AMP's effort parallels an ongoing AMA initiative to create new CPT codes to eliminate so-called "code-stacking" for complex molecular tests.
Early last year, AMA's CPT Editorial Panel Molecular Pathology Coding Workgroup released two types of codes for molecular pathology tests — Tier 1 codes for commonly performed analyte-specific tests and Tier 2 codes describing less common tests. These codes stopped short of high-throughput sequencing-based assays, however (See CSN sister publication PGx Reporter 3/16/2011).
Developing CPT codes for next-gen sequencing tests is particularly tricky, Kant said, because the same test can yield information on a wide range of diseases.
"If you have a technology that impacts a wide swath of medicine, it becomes harder to make those types of decisions," he said. "That's why feedback from payors is equally as important as feedback from labs."
Kant noted that the improved CPT codes will provide "a way for payors to know what they're paying for so they can make coverage decisions." Code-stacking does not provide this level of granularity, but neither would a general CPT code for whole-exome or whole-genome sequencing with no ties to a specific disease.
Payors need a "particular test or procedure to be tied to a particular patient with a particular condition," which is a "challenge with a technology that interrogates multiple targets, potentially up to the entire genome, at a single time."
Kant said the eventual proposal will not resolve this problem completely. Even if the team creates a separate CPT code for each gene, actual sequencing assays will be different combinations of genes. So for a tumor panel, for instance, one lab may offer a targeted panel of one set of genes, while another lab may offer a different set of genes. He declined to disclose specifics about how AMP would address this issue and said the details are still being worked out.
The proposed framework will also take into account the amount of interpretation and analysis that is offered, which also differs from lab to lab. Dealing with "differing levels of interpretation is an active part of our proposal," he said.
For instance, the amount of interpretation that goes into a whole-genome or exome sequencing test for a child with an unknown disorder is completely different than a targeted sequencing panel that screens for a set of known pathogenic variants.
Kant said that AMP will circulate its draft CPT guidelines to professional organizations, clinical laboratories, and payers to solicit feedback. The AMP workgroup will then incorporate that feedback into a code change proposal and submit it to the AMA.
After the proposal is submitted, it goes through a formal comment process, where the pathology coding caucus and other advisors to the AMA Editorial Panel comment on the proposal. This process lasts about three to four months from the submission deadline. If the caucus supports the proposal, it goes to the AMA Editorial Panel for a vote, and the changes are then incorporated into the following year's guidelines.

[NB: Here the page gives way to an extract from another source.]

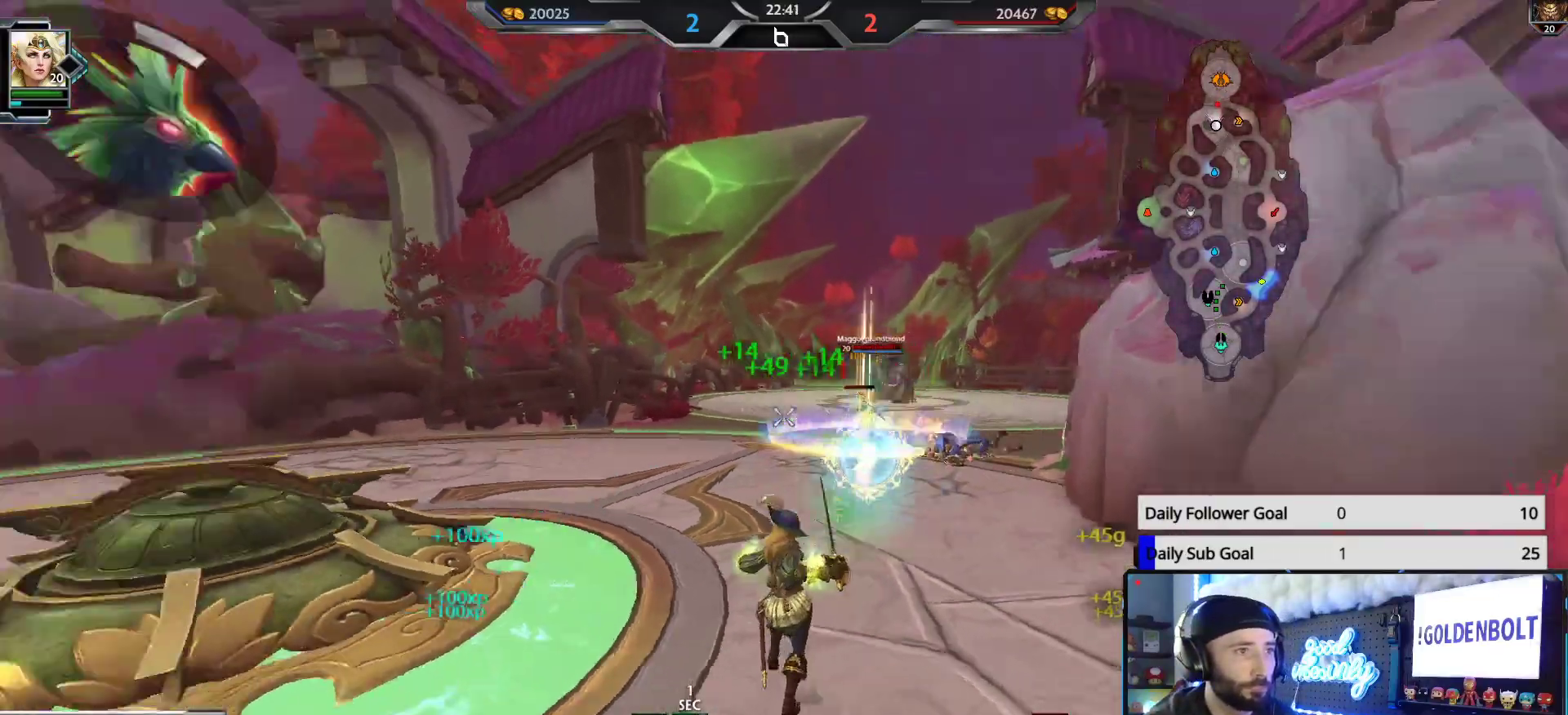
{"buttons": [], "left_stick": "up-left", "right_stick": "left", "events": [[33, "R2", "up"], [250, "left_stick", "up-left"]]}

Kant said that if things go smoothly, the new codes could be in place as early as 2014.
Despite not yet having CPT codes, some groups have already reported receiving reimbursement for next-gen sequencing-based tests.
The Medical College of Wisconsin, the University of California of Los Angeles, and Ambry Genetics have all reported receiving reimbursement for sequencing tests for children with undiagnosed diseases. So far none have formal agreements with providers and reimbursement is on a case-by-case basis (CSN 8/24/2011 and CSN 3/7/2012).
Additionally, Sequenom has reported receiving reimbursement for its MaterniT21 Plus trisomy test. The company recently struck its first contract with Multiplan Incorporated and has said it has a goal of securing contracts with two national providers by the year's end (CSN 5/9/2012).